SWEATING BLOOD IN THE GARDEN
When we look at the accounts of Jesus’ passion and death we see that what the gospel writers highlight is not Jesus’ physical suffering but his emotional anguish. Indeed, in the gospels, his physical sufferings are almost underplayed.
What’s emphasized instead is that Jesus was alone, abandoned, betrayed, morally lonely, hung out to dry, unanimity-minus- one.
What Jesus suffers is the emotional agony that sometimes comes on us as the price of love. The blood he was sweating was the blood of emotional crucifixion, the price of being faithful in love.

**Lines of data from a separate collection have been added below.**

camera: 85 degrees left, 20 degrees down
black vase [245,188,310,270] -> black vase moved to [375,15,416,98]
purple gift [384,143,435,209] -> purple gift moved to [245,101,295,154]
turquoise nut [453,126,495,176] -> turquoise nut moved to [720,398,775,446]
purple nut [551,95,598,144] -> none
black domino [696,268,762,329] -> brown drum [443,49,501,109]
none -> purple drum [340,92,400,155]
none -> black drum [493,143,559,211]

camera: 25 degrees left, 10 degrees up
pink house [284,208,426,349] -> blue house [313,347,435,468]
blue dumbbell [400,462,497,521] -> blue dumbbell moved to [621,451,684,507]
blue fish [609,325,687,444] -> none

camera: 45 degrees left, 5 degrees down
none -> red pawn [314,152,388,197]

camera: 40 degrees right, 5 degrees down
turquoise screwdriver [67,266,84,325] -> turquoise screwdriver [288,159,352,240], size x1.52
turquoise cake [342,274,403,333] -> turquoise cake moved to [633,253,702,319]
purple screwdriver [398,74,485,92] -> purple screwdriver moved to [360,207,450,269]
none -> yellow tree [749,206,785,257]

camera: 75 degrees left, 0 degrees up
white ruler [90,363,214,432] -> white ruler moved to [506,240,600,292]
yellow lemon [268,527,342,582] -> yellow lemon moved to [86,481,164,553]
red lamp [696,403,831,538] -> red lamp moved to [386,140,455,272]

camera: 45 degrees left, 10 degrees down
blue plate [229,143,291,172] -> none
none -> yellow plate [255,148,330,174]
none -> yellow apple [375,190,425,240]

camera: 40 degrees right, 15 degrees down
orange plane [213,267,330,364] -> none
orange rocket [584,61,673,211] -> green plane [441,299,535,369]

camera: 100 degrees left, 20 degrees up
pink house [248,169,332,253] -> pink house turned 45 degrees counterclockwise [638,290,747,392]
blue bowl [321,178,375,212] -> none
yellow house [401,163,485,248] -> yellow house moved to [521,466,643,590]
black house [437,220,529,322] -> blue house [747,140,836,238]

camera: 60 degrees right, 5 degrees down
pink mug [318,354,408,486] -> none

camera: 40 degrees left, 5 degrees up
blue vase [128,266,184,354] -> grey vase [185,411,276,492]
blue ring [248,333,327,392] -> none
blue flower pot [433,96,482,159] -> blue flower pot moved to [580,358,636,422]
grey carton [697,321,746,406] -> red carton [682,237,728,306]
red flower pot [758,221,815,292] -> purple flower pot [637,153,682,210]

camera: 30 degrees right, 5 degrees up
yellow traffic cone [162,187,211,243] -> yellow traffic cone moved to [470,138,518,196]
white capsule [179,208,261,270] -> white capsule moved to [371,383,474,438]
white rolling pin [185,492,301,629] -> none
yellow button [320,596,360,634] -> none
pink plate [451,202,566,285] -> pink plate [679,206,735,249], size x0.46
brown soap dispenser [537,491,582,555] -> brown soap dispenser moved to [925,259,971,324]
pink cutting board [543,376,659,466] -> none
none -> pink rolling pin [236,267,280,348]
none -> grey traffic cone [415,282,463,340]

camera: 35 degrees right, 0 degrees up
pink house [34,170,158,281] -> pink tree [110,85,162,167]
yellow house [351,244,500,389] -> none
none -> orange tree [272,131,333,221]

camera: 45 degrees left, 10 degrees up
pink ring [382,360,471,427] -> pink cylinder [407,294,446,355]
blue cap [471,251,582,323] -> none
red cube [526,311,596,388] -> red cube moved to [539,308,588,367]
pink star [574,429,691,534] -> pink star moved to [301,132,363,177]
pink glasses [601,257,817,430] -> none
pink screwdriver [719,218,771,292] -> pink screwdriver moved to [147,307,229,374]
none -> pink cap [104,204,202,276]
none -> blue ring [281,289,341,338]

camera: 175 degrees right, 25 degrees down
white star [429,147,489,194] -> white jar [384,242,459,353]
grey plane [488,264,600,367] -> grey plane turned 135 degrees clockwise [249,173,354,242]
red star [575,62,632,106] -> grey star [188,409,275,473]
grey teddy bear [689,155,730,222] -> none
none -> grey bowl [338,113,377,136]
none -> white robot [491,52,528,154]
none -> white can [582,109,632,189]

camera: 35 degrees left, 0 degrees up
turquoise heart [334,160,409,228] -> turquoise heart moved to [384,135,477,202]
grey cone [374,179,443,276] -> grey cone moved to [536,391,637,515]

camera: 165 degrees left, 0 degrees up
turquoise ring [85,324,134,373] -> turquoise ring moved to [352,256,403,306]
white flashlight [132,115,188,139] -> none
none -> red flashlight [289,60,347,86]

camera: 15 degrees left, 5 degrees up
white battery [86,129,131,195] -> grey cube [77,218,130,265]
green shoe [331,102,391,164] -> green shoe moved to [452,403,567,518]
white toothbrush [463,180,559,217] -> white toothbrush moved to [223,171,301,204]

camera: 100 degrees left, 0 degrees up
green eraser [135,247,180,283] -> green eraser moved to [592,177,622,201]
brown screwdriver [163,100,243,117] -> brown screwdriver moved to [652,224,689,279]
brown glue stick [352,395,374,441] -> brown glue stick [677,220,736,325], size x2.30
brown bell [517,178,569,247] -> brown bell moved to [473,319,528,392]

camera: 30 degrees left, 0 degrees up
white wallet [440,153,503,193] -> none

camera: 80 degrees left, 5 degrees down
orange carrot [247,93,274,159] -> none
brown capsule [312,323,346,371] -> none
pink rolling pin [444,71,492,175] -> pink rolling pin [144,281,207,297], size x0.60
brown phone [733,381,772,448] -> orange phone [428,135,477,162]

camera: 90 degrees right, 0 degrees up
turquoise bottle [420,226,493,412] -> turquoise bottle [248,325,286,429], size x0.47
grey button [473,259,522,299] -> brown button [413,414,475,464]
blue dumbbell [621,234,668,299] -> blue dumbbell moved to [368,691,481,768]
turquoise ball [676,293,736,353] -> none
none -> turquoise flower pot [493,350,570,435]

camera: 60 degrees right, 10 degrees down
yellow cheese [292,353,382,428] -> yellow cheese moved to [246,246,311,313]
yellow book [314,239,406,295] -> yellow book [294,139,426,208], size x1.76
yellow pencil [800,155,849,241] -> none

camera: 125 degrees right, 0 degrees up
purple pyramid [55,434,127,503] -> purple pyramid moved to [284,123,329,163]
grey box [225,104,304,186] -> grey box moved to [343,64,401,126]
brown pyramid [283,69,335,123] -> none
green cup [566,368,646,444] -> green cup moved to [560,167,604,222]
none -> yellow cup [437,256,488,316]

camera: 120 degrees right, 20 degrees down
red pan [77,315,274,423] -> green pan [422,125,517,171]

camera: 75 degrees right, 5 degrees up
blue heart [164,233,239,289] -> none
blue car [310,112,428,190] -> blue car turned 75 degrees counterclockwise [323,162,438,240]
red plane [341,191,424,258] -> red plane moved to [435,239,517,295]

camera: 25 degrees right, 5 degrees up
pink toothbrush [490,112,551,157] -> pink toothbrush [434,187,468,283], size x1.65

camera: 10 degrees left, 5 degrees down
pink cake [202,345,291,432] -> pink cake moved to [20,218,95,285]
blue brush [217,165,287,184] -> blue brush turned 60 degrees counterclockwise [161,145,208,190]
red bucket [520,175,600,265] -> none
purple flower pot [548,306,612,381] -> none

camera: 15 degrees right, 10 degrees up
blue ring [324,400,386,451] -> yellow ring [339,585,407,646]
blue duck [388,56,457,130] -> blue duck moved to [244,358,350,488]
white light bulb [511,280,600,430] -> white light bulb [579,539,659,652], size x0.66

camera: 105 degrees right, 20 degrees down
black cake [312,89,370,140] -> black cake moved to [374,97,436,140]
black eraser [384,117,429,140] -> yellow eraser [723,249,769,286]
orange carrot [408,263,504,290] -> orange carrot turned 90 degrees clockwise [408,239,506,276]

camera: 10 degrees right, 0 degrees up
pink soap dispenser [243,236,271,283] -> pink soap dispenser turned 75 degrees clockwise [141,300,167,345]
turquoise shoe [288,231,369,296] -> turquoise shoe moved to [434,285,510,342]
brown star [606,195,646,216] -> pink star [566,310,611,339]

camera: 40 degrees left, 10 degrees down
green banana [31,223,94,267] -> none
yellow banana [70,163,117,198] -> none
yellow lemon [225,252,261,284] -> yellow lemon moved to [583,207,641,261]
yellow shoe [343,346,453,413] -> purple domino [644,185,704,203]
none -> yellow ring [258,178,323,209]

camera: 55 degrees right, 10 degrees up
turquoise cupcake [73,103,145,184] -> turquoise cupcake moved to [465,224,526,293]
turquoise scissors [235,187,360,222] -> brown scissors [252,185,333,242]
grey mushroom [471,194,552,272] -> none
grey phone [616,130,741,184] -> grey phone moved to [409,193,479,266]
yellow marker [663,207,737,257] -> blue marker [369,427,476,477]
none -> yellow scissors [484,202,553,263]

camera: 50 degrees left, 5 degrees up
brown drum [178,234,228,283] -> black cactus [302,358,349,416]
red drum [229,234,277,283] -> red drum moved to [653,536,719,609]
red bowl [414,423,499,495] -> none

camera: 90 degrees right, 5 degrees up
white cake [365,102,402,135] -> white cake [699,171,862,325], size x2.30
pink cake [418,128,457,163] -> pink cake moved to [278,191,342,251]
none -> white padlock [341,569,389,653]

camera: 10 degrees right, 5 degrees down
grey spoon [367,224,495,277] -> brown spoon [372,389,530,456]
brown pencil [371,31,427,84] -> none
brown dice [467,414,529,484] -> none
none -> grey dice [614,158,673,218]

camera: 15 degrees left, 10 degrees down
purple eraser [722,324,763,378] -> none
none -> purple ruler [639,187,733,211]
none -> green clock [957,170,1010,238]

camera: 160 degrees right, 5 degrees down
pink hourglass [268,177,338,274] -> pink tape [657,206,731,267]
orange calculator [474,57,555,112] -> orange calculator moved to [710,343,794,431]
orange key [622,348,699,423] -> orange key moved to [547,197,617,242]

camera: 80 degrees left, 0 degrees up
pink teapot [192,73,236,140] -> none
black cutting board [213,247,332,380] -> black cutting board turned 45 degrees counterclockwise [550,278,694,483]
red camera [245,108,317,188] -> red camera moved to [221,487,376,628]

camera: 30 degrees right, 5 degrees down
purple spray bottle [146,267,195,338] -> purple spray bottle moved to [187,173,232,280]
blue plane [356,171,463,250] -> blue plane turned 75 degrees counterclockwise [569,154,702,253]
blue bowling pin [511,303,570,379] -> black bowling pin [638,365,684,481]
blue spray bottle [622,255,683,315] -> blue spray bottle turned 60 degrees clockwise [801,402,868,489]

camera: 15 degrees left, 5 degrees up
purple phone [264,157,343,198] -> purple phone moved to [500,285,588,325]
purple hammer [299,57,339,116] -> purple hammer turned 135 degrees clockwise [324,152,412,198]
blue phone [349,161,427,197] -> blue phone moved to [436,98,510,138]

To be faithful requires that sometimes we have to enter a great loneliness: the loneliness of moral integrity, the loneliness of fidelity, the loneliness of duty, the loneliness of renouncing an overpowering desire, the loneliness of losing life so that we might find it in a higher way.
Jesus didn’t find it easy and neither do we. What love and fidelity ask will sometimes drive us to our knees in anguish and, like Jesus in Gethsemane, we will find ourselves begging God for a means to still have our own way in this, to have our cake and eat it too, to find some way around fidelity, vow, promise, and duty.
This is a lover’s anguish because the part in us that’s agonizing and resisting is that part of the heart that stewards intimacy, romance, and embrace. The lover in us is having to let go of some very precious things; it’s having to die to something for the sake of something else, and that’s emotionally crucifying.
The account of Jesus sweating blood in the Garden of Gethsemane is, among other things, a powerful mystical image that tells us it’s not enough simply to be sincere and follow the heart’s desires. Sometimes love and fidelity demand that, like Jesus, in anguish and tears, we say to God: “Much as I desperately want this, I can’t have it! Not my will, but yours, be done!”